Yup. "Our shit a lil bigger 'cause bitch I'm from Texas!" Anything, talkin' about anything.
What is it you want fans to get from your story?
Just do whatever you feel like you wanna do. Believe in yourself. 'Cause I wasn't doing shit. I didn't know what the fuck I was doing. I didn't know what to do. In high school, I was crazy. I dropped out my senior year in 2016, 'cause I had got arrested. They was trying to put me in alternative school, so I just said, "Forget it." I ain't have no plan. Started rapping, and it took off.
What do your parents think?
My mom, that's my number one fan. She's got an Instagram. She posts everything. She gets everything. My dad, he proud of me, but he not on social media, so he don't get everything that's going on. He just gets, "Yeah, she's signed to Def Jam. That's big."
What is your take on the music industry?
Before I was actually rapping, I done seen a lot of shit in the industry 'cause I was around it. Now that I am actually a rapper in the industry, I'm learning it from a different view.
What are some of your goals as an artist at this point in your career?
I wanna gain my fan base for sure. We starting tour this year, don't know when.
What did you do with your first advance?
Shit, I still got my first advance. [laughs] I bought a Rollie. That was my biggest purchase. What else did I do? I spent it on weed. Make sure my people good, if they need some stuff. I don't just spend my money like that.

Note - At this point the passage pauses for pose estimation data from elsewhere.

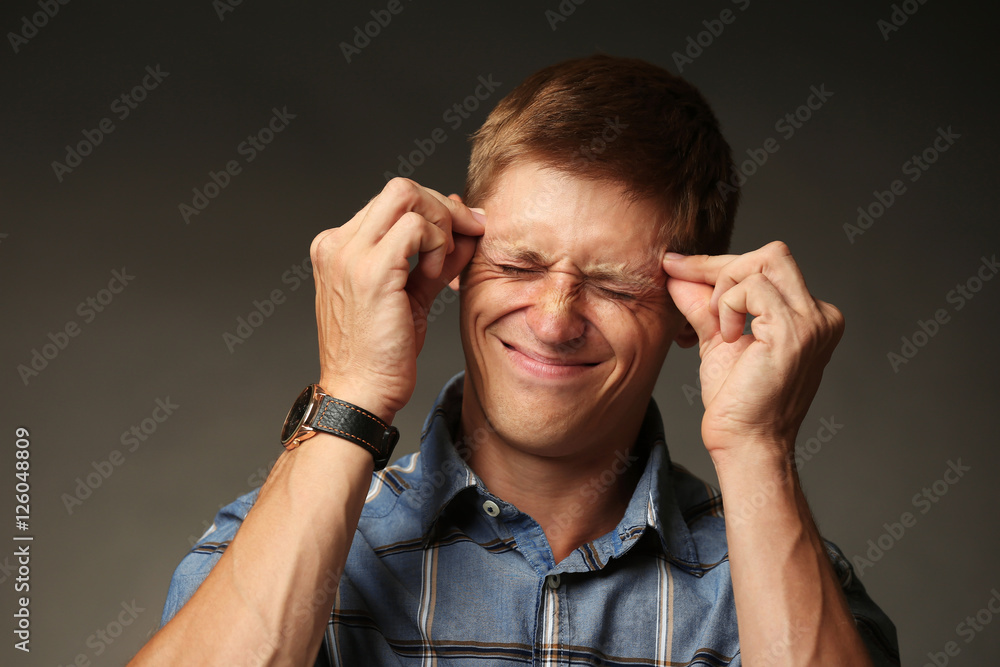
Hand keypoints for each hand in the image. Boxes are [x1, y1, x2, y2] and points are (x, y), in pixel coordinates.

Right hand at [310, 179, 484, 421]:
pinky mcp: (370, 271)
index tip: (466, 227)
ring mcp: (349, 254)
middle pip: (400, 188)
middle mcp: (337, 244)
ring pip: (408, 196)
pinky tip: (435, 273)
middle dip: (444, 207)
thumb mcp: (413, 295)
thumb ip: (437, 259)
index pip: (393, 202)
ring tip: (442, 265)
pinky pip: (416, 227)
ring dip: (442, 225)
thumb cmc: (382, 354)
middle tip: (470, 233)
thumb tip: (467, 228)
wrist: (360, 394)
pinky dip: (437, 243)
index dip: (435, 208)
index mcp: (339, 247)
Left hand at [663, 241, 843, 463]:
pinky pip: (753, 288)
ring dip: (725, 291)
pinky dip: (729, 306)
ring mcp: (813, 322)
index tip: (677, 265)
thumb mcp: (717, 340)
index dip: (719, 265)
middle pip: (771, 254)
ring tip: (719, 329)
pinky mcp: (795, 331)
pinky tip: (728, 338)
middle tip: (695, 297)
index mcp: (810, 316)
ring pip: (763, 263)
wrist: (746, 443)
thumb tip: (677, 272)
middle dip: (722, 268)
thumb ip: (704, 304)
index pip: (767, 266)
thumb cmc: (736, 402)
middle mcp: (821, 315)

How's that Cali weed though?
I'm not gonna lie, some of this Cali weed is boosted. Cali weed, I been high and I been sleepy. I have to smoke though, I be dead. As soon as I wake up, I'll be like, "Um, I need some weed."
What's a normal day in the life? Walk us through.

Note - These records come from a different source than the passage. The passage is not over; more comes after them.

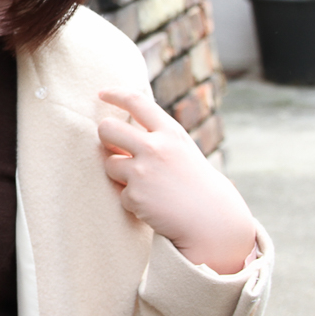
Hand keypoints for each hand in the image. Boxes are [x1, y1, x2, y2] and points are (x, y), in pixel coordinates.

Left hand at [97, 88, 255, 274]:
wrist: (212, 221)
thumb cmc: (196, 185)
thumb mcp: (182, 151)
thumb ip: (156, 138)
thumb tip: (118, 131)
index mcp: (170, 132)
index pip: (137, 102)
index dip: (116, 94)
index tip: (102, 93)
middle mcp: (155, 147)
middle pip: (107, 129)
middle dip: (104, 137)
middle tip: (112, 146)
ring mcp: (143, 171)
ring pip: (109, 163)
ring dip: (120, 175)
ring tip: (148, 186)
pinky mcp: (135, 195)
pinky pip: (120, 193)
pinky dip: (132, 201)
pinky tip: (154, 206)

Wake up, smoke a Wood, go to the studio. Might go shopping, go back home. [laughs] That's literally the life of me, I be in the studio.
Three things you need in the studio?
Backwoods. Weed, that goes with the Backwoods, Lemonade, for sure. Strawberry lemonade. Some type of candy, sour candy.
What would you be doing if you weren't doing music?
I would probably be stripping until I figured out what the fuck I want to do with my life.
What's the best encounter you had with a fan?
I was at Dave & Buster's. This girl came up to me and told me, "I just want to let you know that you're loved and that you're an inspiration." She was like, "You're about to cry," and I was gonna cry. I like, "Aw, you didn't have to tell me that." I love that shit. She could have just said she liked my music.
Who's the most played artist on your phone?
Calboy, but I just play one song by him, called "Envy Me." I really just listen to me because I don't know other music. I'll know a song, but I won't know the name of the song because it's just a song that my friend plays. I'll know the words 'cause my friends play it all the time.
Is it easy for you to just pick it up?
No, I don't even know my words to my songs. [laughs] 'Cause I make so many songs, I be forgetting.
What are you most excited for with the Undisputed album coming out?
Just that it's my first project I get to drop with Def Jam and it will be around forever. Working in Rap Camp was more fun than work although we were in the studio for hours upon hours. it's what I love to do and we're always begging to get in the studio. Plus the fact it was in L.A. was even better 'cause it was endless Backwoods. [laughs]
Anything else you want to let us know?
I need y'all to go stream my tapes and know that I am up next.